Secondly, and handy if your battery is getting extremely low, is Low-battery mode. This restricts screen brightness and turns auto-sync, Bluetooth, mobile data, GPS, Wi-Fi, vibration and X Reality off.
The Sony Xperia Z2 Tablet is the best-looking Android tablet on the market, and shows that Google-powered slates are finally taking the fight to Apple and the dominant iPad. The Z2 is almost unbelievably thin and light, with a strong - if slightly flexible - build quality and a premium design. The rear panel is better than the glass of the Z2 smartphone and is the only plastic I’ve seen on a mobile device which looks and feels premium.
Sony perhaps got slightly carried away with the screen, as colours are often so bright and vivid that they start to feel artificial, but this is only a small complaint. Worse are the reflections, which are more noticeable than on some other premium tablets - iPad included - and they are made worse still by the tablet’s unnecessarily large bezels.
Performance-wise, Sony is at the top of its game with the Z2 Tablet. High definition video streaming and 3D games are shrugged off with ease, while the overheating issues I saw with the Z2 phone are thankfully missing. Sony’s Android software is beautiful, responsive and (mostly) simple to use. But points are lost here for the confusing duplication of apps from Sony and Google’s separate multimedia services.
Though no fault of Sony’s, Android applications for tablets are still a problem; they’re nowhere near as well designed for larger screens as those on iOS. Even the likes of Facebook and Twitter look like they’ve simply been stretched to fill the extra space, rather than make good use of it.

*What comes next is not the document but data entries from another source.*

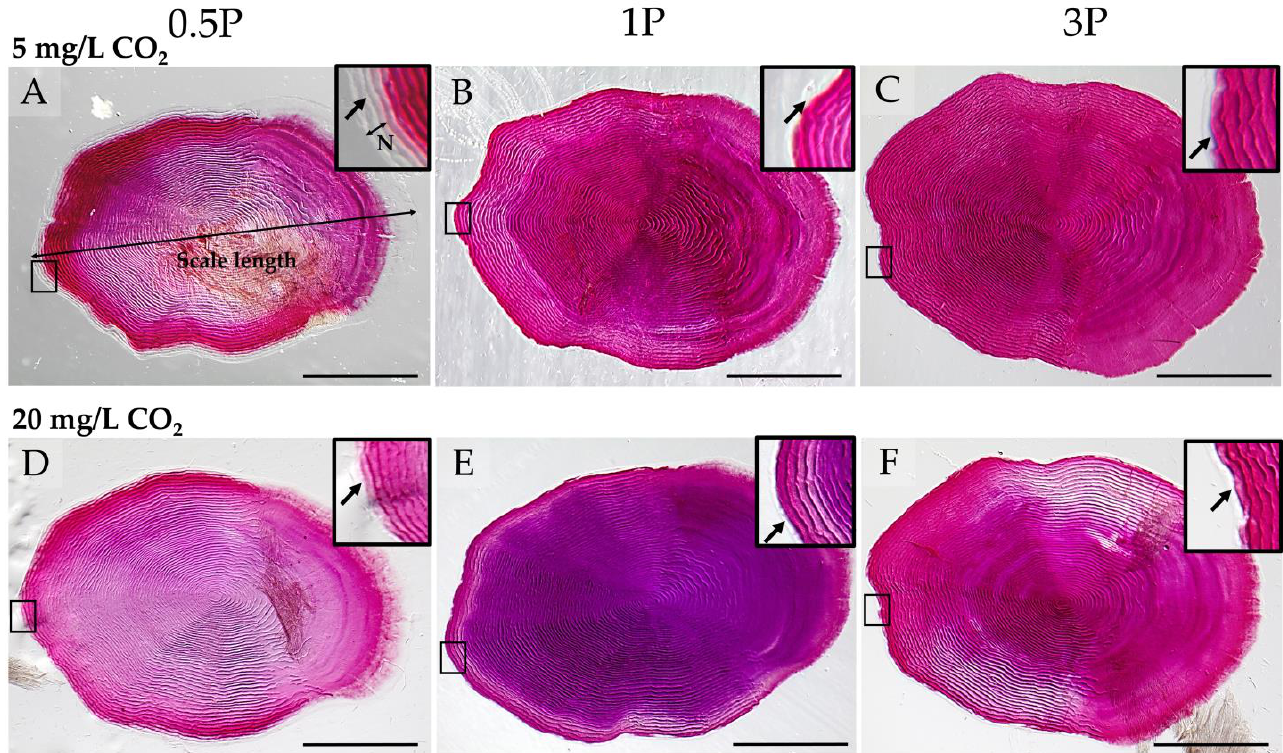
Figure 3. Scale morphometry. Representative samples of scales stained with Alizarin Red S from animals fed different levels of total phosphorus (P) 0.5P (6.3 g/kg) ( A , D ), 1P (9.0 g/kg) ( B , E ), and 3P (26.8 g/kg) ( B , F ), and reared in conditions with no CO 2 injected (5 mg/L) ( A – C ) or with injected CO 2 (20 mg/L) ( D – F ). Red staining represents the mineralized part of the scale ( A – F ) while the non-mineralized area of the scale (N) (black arrows in rectangles in A – F ) remains unstained. Total length (L) of the scale is indicated ( A ).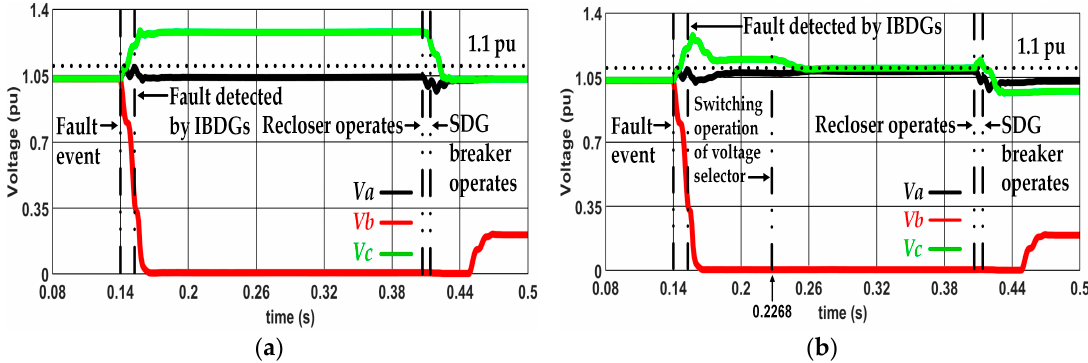
Figure 13. RMS voltage at node 862 during temporary SLG fault: ( a ) disabled voltage regulation feature; ( b ) enabled voltage regulation feature.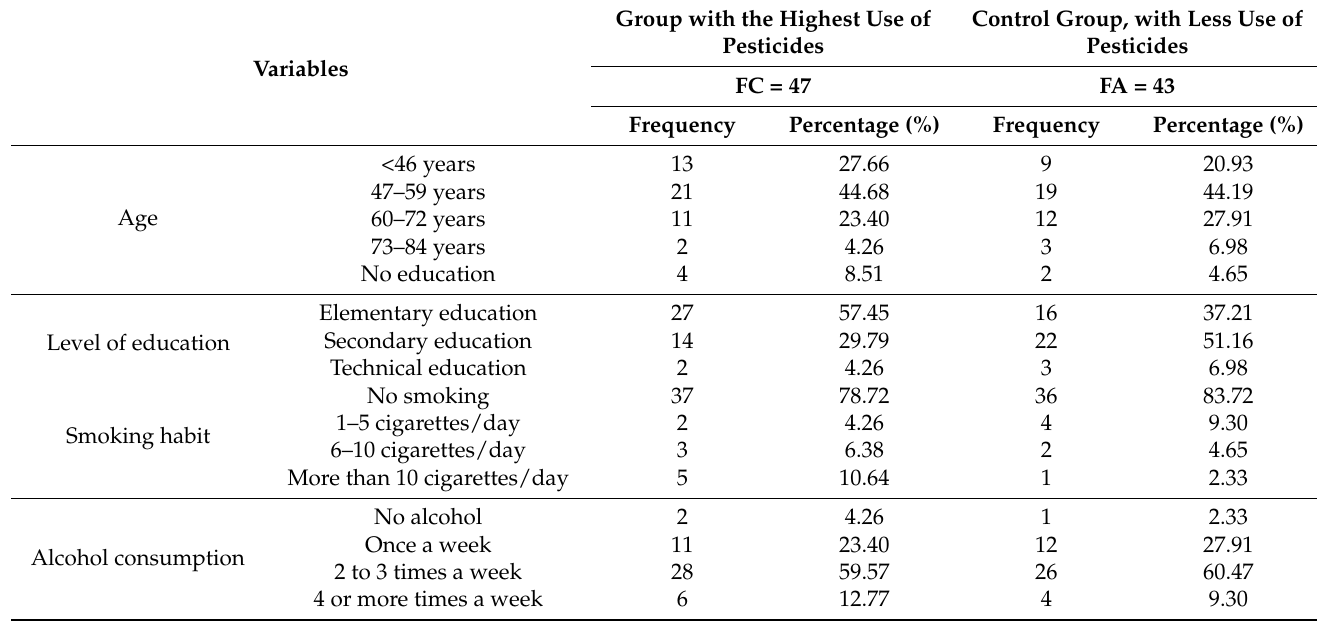
Table 1. Sociodemographic characteristics of the groups under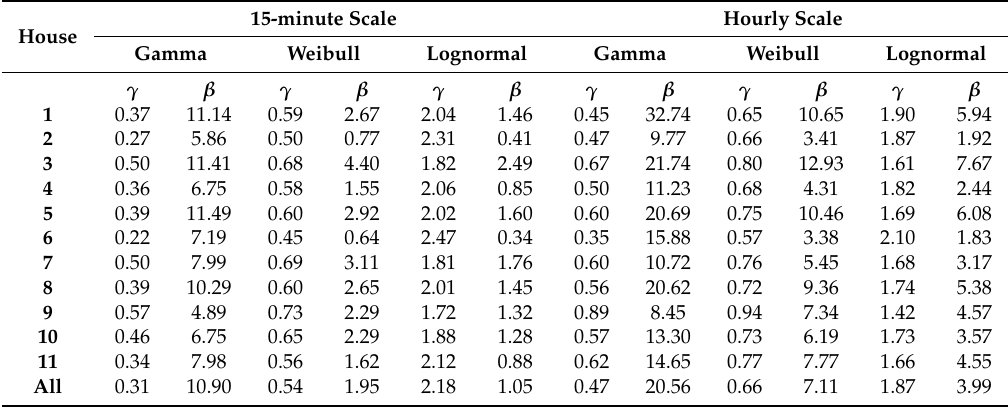
Table A7. Shape and scale parameters of the three understudy distributions fitted on the entire records of each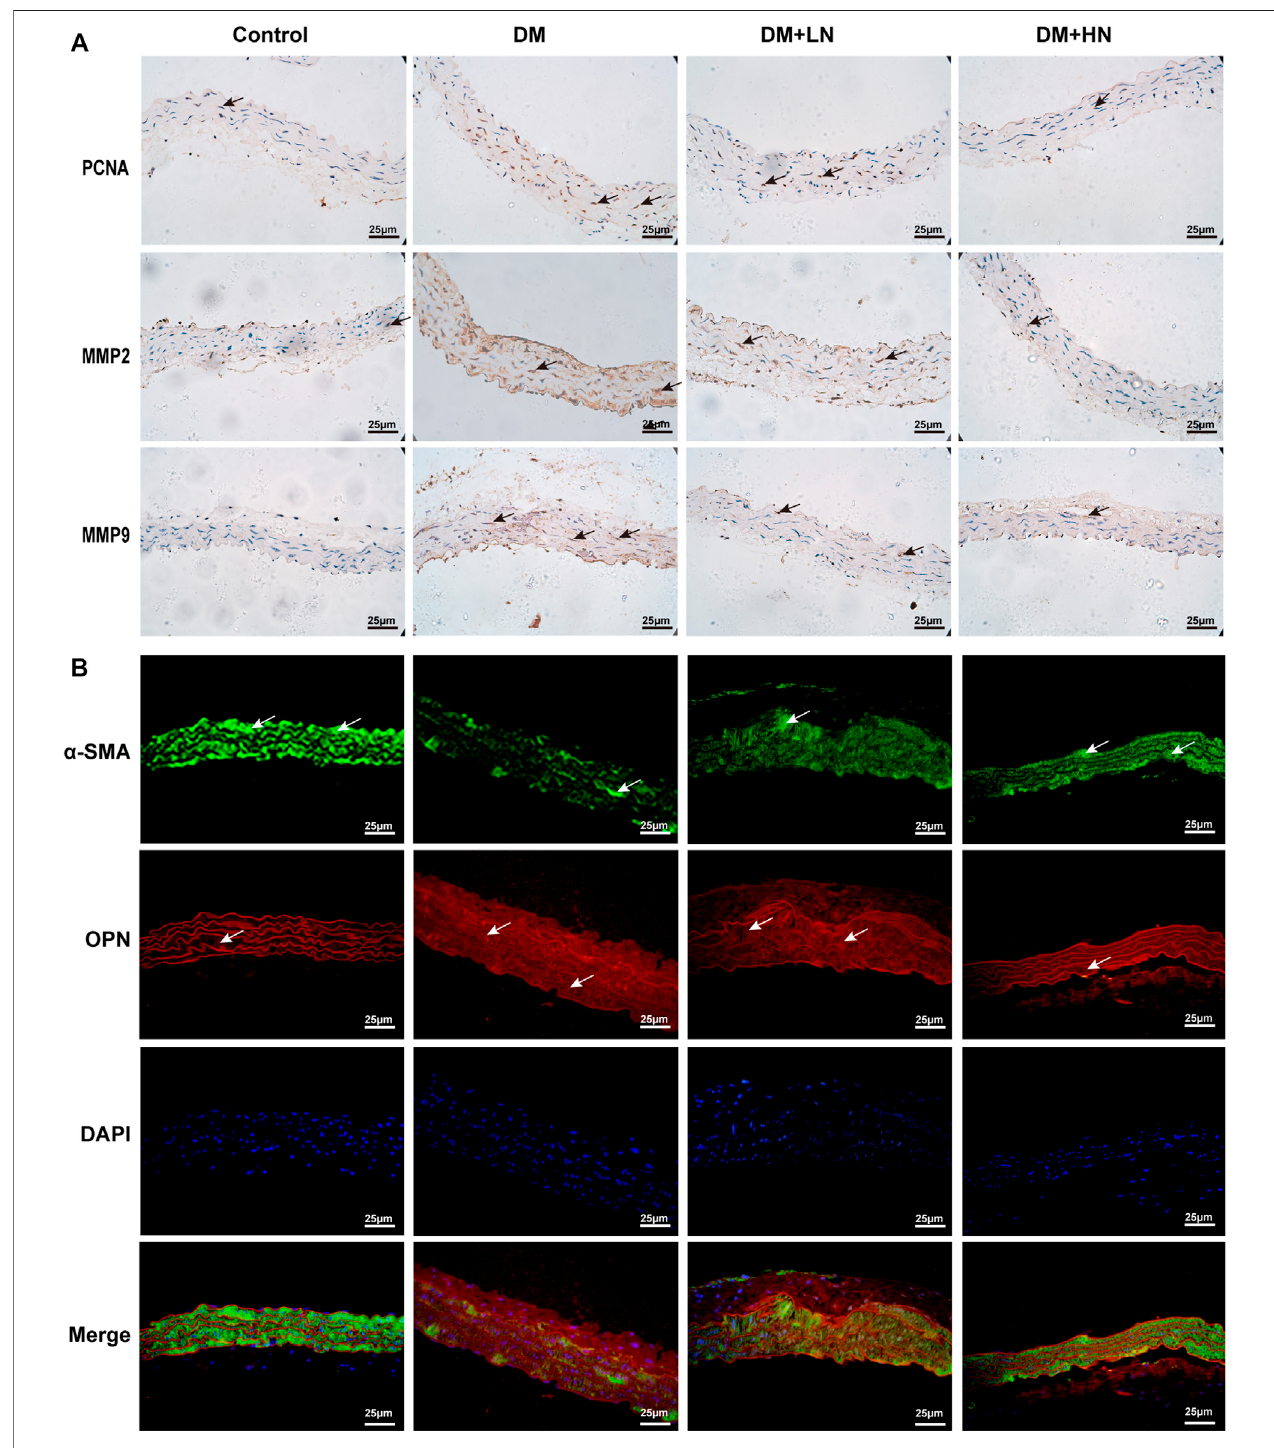
FIGURE 2 | (A) Nar inhibited diabetes induced VSMCs ’ proliferation, migration and phenotype switching in vivo . Immunohistochemical analysis of PCNA, MMP2, and MMP9 expression in the aorta in diverse groups (magni fi cation: 400×). (B) Immuno fl uorescence staining of α -SMA and OPN expression in diverse groups of mice.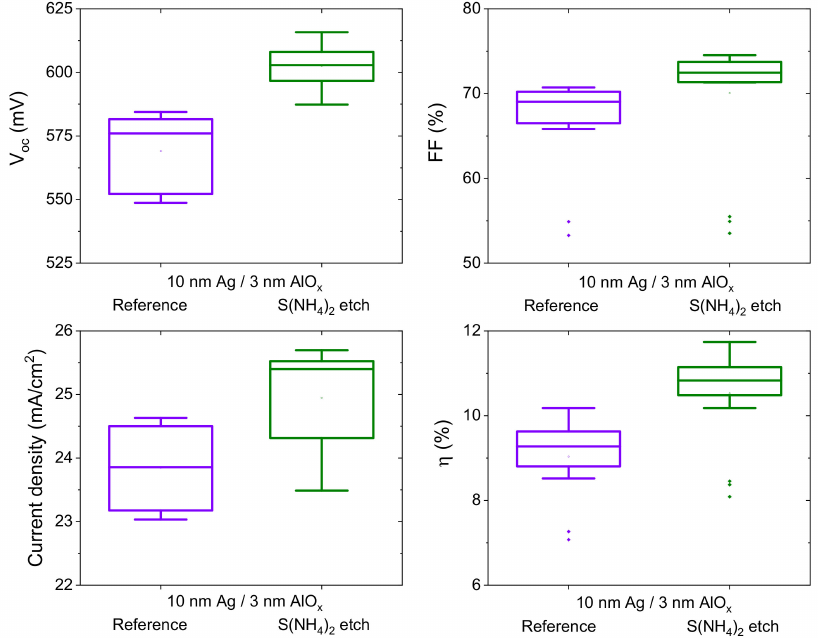
Figure 10. JV parameters of Ag/AlO x back reflector with and without ammonia sulfide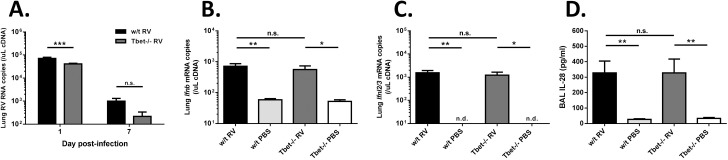
Lung virus loads and interferon responses in Tbet deficient and wild type mice.Wild type and Tbet-/- mice were infected intranasally with RV1B or sham infected with PBS. Lung tissue was harvested on days 1, and 7 post-challenge, RNA extracted and RNA levels were quantified by Taqman qPCR. (A) Lung viral RNA on days 1 and 7 post-infection. (B) Ifnb and (C) ifnl2/3 mRNA levels on day 1 post-infection. (D) Lungs were lavaged on day 1 post-infection and IL-28 levels measured by ELISA. n = 8 mice/group. ***p<0.001, **p<0.01, *p<0.05, n.s. not significant.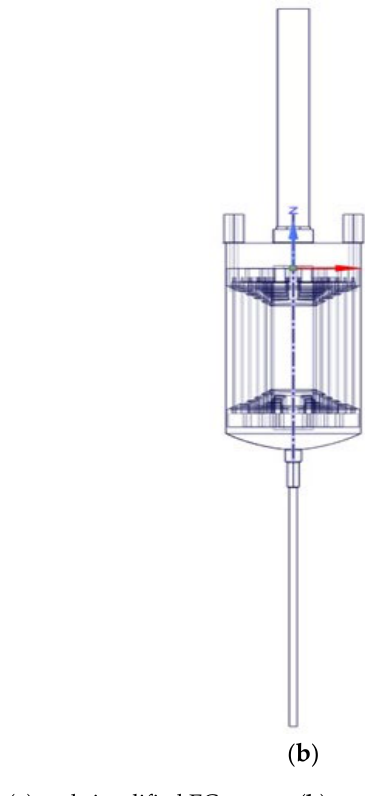
Figure 2. Shaded original design ( a ) and simplified EC reactor ( b ).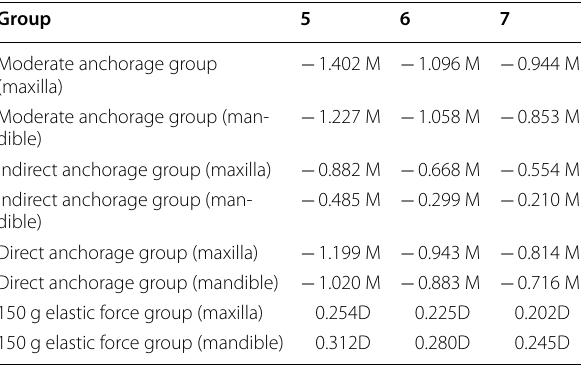
Table 6 Mesial/distal movement value of the posterior tooth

As for alternatives, Apple has the superior screen, build quality and app selection, and Samsung’s Galaxy Note range offers more productivity with its S Pen stylus. But even with those equally-priced tablets taking up adjacent shelf space, the Sony should not be discounted. It’s a stunningly beautiful tablet that is slim, light and waterproof. Only a higher resolution screen and smaller bezels are needed to make it better.